Spotify, globalny lider w zakresie streamingu muzyki, złożył prospekt emisyjny i już wkrótce jego akcje będą dostępne do kupienia na giełdzie przez inwestorów. Cena emisyjna może się wahać w okolicach 132,5 dolarów - obecnie spółka wyceniana jest na około 23 miliardy dolarów. Inwestorzy mogli dużo dowiedzieć się z prospektu emisyjnego Spotify - o bieżącej sytuacji finansowej, liczbie użytkowników oraz prognozach na najbliższe lata.

Spotify to szwedzka spółka, która jest popularna wśród millenialsów.
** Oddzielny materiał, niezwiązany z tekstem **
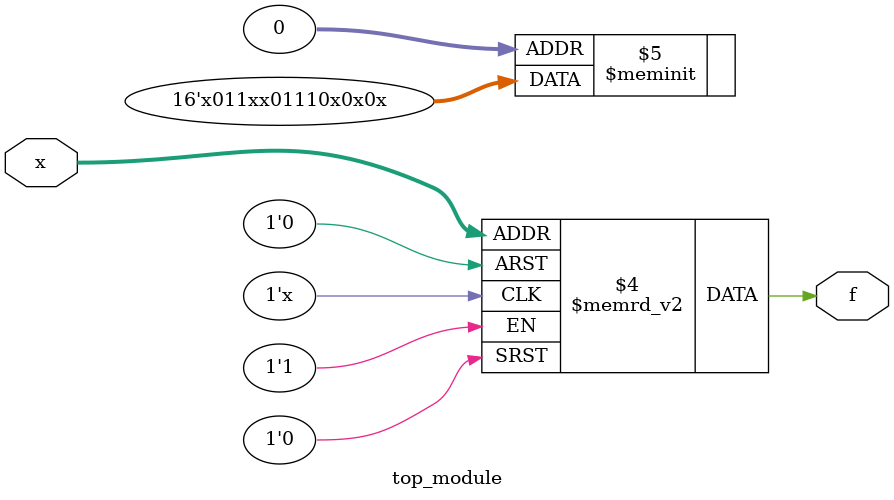
<source format=sv>
module top_module (
    input [4:1] x,
    output logic f
);

always_comb begin
    case ({x[4], x[3], x[2], x[1]})
        4'b0000: f = 1'bx;
        4'b0001: f = 1'b0;
        4'b0010: f = 1'bx;
        4'b0011: f = 1'b0;
        4'b0100: f = 1'bx;
        4'b0101: f = 1'b0;
        4'b0110: f = 1'b1;
        4'b0111: f = 1'b1;
        4'b1000: f = 1'b1;
        4'b1001: f = 1'b0;
        4'b1010: f = 1'bx;
        4'b1011: f = 1'bx;
        4'b1100: f = 1'b1;
        4'b1101: f = 1'b1;
        4'b1110: f = 1'b0;
        4'b1111: f = 1'bx;
    endcase
end

endmodule

</source>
Spółka dostarcza streaming muzyki dla ponad 230 milionów użytkowników w 61 krajach, z czego 70 milionów użytkowników wykupiło płatną usługę Spotify Premium - bez reklam oraz z możliwością tworzenia własnych kolekcji (wzrost o 46% w stosunku rocznym). Pod względem liczby użytkowników Spotify znacznie wyprzedza pozostałe spółki takie jak Apple (AAPL  ), Google (GOOGL  ) czy Tidal, które także świadczą usługi w zakresie streamingu muzyki - na przykład Apple Music ma tylko 36 milionów użytkowników. Prezesem zarządu firmy jest Daniel Ek, który jest współzałożycielem firmy. Spotify zatrząsł rynkiem muzycznym, ponieważ pozwolił użytkownikom na wybór piosenek z biblioteki 35 milionów utworów.
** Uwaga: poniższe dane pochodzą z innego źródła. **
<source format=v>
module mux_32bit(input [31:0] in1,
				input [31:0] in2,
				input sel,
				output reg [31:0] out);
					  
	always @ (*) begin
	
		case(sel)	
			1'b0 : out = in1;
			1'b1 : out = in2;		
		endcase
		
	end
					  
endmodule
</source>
W prospekcie emisyjnym spółka ujawniła swoje finanse. Z roku na rok Spotify odnotowuje zwiększone przychody - w 2015 roku było to 2,37 miliarda dolarów, natomiast w 2017 roku odnotowała już przychód w wysokości blisko 5 miliardów dolarów. Pomimo wzrostu przychodów spółka odnotowała 1,5 miliarda dolarów straty za zeszły rok, z czego miliard powstał w wyniku dwustronnej transakcji ze spółką zależną chińskiej firmy Tencent Music Entertainment - firmy wymieniły się udziałami. W ostatnim czasie Tencent dokonał ekspansji zagranicznej i nawiązał współpracę m.in. z Teslą (TSLA  ) oraz Snapchatem (SNAP  ), a także hinduskimi firmami: Flipkart, portalem zdrowotnym Practo oraz konkurentem Ubera - Ola.

W prospekcie Spotify przedstawił także swój model biznesowy i zwrócił uwagę na potencjalne ryzyko związane z wysokością tantiem wypłacanych artystom. Od 2006 roku Spotify wypłacił artystom ponad 9,76 miliardów dolarów w postaci tantiem i praw. W celu uzyskania legalnego dostępu do tysięcy utworów Spotify podpisało umowę z trzema największymi studiami nagrań - Universal Music Group, Sony Music Entertainment Group oraz Warner Music Group. W ostatnim czasie spółka została oskarżona o łamanie praw autorskich przez Wixen Music Publishing, którzy wycenili szkody na 1,6 miliarda dolarów. Ponadto jej model biznesowy i sposób wypłaty tantiem posiada pewne luki. Zostały one wykorzystane przez obywateli Bułgarii, którzy znaleźli sposób na wypłatę wysokich tantiem za utwory, których nikt nie słuchał - w ten sposób zarobili ponad pół miliona dolarów. Do tego spółka musi zapłacić za udostępnianie utworów publicznie (performance rights) oraz tantiemy za rozpowszechnienia utworów bez względu na nośnik. Spółka stara się zwiększyć marżę, ale większość jej przychodów jest przeznaczana na tantiemy. Spotify starała się tworzyć oryginalne treści wideo, ale nie udało się jej osiągnąć dodatkowych znaczących źródeł przychodów poza miesięczną opłatą członkowską pobieraną od abonentów i wpływów z reklam.

Emisja akcji Spotify będzie obsługiwana przez analityków z Morgan Stanley, Goldman Sachs (GS  ) i Allen & Co. Ostatnia wycena Spotify została przeprowadzona w 2015 roku i wyniosła 8,4 miliarda dolarów, kiedy spółka przeprowadziła rundę finansowania w wysokości 400 milionów dolarów. Pierwsza emisja akcji nie zostanie objęta gwarancją przez underwriterów, a ponadto nie zostanie wprowadzony 180-dniowy okres blokady, podczas którego inwestorzy nie będą mogli sprzedawać akcji, aby uniknąć zbyt dużych wahań kursu.